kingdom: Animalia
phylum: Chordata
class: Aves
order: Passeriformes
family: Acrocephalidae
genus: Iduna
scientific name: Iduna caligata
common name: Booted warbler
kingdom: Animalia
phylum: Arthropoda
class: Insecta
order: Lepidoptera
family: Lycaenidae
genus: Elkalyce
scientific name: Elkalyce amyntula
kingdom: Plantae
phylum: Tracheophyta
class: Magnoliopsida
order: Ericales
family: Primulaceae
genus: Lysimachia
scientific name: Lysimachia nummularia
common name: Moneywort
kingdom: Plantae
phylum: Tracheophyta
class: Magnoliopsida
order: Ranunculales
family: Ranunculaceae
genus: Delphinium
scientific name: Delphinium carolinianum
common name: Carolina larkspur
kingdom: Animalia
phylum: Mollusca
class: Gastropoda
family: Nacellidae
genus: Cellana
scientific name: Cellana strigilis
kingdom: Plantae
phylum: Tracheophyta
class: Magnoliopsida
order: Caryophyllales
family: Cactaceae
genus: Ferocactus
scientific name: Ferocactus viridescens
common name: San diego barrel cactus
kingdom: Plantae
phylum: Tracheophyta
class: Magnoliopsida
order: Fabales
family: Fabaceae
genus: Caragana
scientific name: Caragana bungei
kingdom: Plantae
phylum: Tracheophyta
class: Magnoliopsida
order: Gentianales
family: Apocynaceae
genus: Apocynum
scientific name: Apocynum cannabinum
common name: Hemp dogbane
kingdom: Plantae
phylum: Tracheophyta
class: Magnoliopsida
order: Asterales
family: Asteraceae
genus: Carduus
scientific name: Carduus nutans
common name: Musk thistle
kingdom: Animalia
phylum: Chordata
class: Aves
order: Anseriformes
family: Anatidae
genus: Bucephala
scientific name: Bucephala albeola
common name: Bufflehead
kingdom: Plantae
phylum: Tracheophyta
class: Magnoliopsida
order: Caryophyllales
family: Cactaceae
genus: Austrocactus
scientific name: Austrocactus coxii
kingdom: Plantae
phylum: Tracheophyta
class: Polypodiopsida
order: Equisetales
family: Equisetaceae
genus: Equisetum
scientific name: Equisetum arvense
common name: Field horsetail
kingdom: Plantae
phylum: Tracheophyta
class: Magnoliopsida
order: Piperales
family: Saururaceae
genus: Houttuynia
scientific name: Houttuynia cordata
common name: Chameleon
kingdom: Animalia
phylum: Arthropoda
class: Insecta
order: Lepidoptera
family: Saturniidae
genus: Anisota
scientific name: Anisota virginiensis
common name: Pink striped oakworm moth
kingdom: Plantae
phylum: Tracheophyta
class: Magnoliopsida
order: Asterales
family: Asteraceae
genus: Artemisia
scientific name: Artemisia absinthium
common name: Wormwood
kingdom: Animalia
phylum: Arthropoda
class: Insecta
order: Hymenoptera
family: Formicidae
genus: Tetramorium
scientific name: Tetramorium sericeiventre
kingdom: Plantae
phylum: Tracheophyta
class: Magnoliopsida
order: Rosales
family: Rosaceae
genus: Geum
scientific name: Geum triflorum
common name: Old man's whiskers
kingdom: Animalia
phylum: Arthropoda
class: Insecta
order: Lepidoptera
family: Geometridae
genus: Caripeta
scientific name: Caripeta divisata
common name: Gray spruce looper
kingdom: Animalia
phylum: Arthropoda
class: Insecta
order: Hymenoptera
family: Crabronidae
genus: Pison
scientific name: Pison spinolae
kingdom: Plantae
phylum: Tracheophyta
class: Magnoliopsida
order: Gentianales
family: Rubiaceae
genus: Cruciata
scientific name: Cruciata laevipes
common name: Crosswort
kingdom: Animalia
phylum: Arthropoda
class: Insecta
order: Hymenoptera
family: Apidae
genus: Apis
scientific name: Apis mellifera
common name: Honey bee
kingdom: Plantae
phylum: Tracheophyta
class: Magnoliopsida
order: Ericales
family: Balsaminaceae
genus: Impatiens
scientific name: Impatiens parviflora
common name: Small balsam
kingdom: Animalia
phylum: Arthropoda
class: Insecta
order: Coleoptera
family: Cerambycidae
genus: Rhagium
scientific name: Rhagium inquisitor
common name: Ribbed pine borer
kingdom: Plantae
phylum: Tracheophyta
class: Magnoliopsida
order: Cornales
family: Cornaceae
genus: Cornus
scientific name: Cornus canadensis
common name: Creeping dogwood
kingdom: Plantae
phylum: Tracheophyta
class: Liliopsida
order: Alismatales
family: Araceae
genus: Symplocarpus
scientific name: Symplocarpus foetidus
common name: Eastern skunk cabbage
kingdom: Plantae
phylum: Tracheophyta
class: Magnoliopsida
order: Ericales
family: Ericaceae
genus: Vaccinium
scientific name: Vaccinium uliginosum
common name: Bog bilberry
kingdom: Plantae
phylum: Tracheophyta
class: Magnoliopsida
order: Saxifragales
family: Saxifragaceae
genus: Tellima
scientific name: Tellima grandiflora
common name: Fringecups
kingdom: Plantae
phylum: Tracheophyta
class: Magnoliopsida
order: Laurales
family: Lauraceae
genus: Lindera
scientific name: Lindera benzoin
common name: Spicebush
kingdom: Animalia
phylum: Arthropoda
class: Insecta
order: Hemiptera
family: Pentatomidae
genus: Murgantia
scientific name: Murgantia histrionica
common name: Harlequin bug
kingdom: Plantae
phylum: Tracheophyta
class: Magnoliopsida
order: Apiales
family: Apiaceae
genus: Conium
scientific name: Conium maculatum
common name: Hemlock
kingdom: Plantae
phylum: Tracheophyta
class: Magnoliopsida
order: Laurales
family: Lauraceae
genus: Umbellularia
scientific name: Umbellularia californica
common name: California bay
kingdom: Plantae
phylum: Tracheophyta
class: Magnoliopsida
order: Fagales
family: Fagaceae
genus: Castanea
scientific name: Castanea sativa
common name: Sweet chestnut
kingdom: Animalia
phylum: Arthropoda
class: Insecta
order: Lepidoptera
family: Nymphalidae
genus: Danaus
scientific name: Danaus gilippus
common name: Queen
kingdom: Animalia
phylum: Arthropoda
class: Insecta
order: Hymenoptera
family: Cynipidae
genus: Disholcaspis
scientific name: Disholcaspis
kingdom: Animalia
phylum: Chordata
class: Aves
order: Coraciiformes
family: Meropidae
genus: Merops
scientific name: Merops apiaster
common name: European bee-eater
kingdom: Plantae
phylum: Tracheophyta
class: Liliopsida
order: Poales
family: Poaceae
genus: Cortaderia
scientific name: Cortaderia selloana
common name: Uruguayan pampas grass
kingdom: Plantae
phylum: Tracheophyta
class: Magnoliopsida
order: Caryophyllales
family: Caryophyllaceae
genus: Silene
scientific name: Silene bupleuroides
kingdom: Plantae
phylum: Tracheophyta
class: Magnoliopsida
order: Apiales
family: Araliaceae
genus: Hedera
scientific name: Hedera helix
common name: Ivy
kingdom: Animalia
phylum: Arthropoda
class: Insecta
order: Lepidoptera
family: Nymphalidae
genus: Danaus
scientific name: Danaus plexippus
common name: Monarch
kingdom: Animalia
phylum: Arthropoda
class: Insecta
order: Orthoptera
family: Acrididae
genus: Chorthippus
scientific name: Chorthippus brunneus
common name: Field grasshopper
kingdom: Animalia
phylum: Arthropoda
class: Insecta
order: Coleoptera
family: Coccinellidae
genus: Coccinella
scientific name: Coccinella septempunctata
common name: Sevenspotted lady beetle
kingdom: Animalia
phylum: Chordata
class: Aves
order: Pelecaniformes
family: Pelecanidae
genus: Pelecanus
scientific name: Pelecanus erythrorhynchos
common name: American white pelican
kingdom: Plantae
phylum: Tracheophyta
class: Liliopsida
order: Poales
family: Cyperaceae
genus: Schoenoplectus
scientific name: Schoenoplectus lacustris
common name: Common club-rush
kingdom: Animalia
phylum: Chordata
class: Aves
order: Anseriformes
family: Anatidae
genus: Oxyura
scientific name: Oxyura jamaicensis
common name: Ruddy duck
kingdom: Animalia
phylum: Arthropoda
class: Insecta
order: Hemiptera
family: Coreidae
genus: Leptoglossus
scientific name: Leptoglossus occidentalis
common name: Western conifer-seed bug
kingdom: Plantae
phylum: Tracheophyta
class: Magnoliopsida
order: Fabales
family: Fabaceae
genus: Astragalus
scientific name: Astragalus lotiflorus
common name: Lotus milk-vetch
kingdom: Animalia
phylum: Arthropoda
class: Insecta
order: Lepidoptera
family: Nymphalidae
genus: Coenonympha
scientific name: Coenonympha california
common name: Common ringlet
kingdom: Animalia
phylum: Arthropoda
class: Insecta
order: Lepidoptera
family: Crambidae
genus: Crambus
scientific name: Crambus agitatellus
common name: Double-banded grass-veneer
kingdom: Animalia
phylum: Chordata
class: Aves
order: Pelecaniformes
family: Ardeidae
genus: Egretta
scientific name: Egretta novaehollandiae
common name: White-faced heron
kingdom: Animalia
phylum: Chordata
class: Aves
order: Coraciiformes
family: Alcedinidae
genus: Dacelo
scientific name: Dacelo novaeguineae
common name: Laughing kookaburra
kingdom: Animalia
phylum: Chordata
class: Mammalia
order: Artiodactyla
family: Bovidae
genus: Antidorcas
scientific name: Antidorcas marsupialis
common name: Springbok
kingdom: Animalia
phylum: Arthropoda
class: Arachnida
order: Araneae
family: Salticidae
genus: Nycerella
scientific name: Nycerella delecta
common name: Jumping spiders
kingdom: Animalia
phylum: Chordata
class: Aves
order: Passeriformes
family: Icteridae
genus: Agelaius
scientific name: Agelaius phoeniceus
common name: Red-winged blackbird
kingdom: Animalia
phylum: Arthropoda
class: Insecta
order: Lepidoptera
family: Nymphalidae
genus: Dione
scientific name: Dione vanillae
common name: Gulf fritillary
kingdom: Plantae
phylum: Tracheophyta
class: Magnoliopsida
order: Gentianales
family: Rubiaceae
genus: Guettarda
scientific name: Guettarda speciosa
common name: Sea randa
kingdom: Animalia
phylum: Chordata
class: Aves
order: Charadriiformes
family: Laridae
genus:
————————
#### Written exercise
Transcribe verbatim every line of the data from the line containing "scientific name: Apocynum cannabinum" down to the line containing "scientific name: Austrocactus coxii", including both of those lines.

#### Solution for this problem
scientific name: Apocynum cannabinum
common name: Hemp dogbane
kingdom: Plantae
phylum: Tracheophyta
class: Magnoliopsida
order: Asterales
family: Asteraceae
genus: Carduus
scientific name: Carduus nutans
common name: Musk thistle
kingdom: Animalia
phylum: Chordata
class: Aves
order: Anseriformes
family: Anatidae
genus: Bucephala
scientific name: Bucephala albeola
common name: Bufflehead
kingdom: Plantae
phylum: Tracheophyta
class: Magnoliopsida
order: Caryophyllales
family: Cactaceae
genus: Austrocactus
scientific name: Austrocactus coxii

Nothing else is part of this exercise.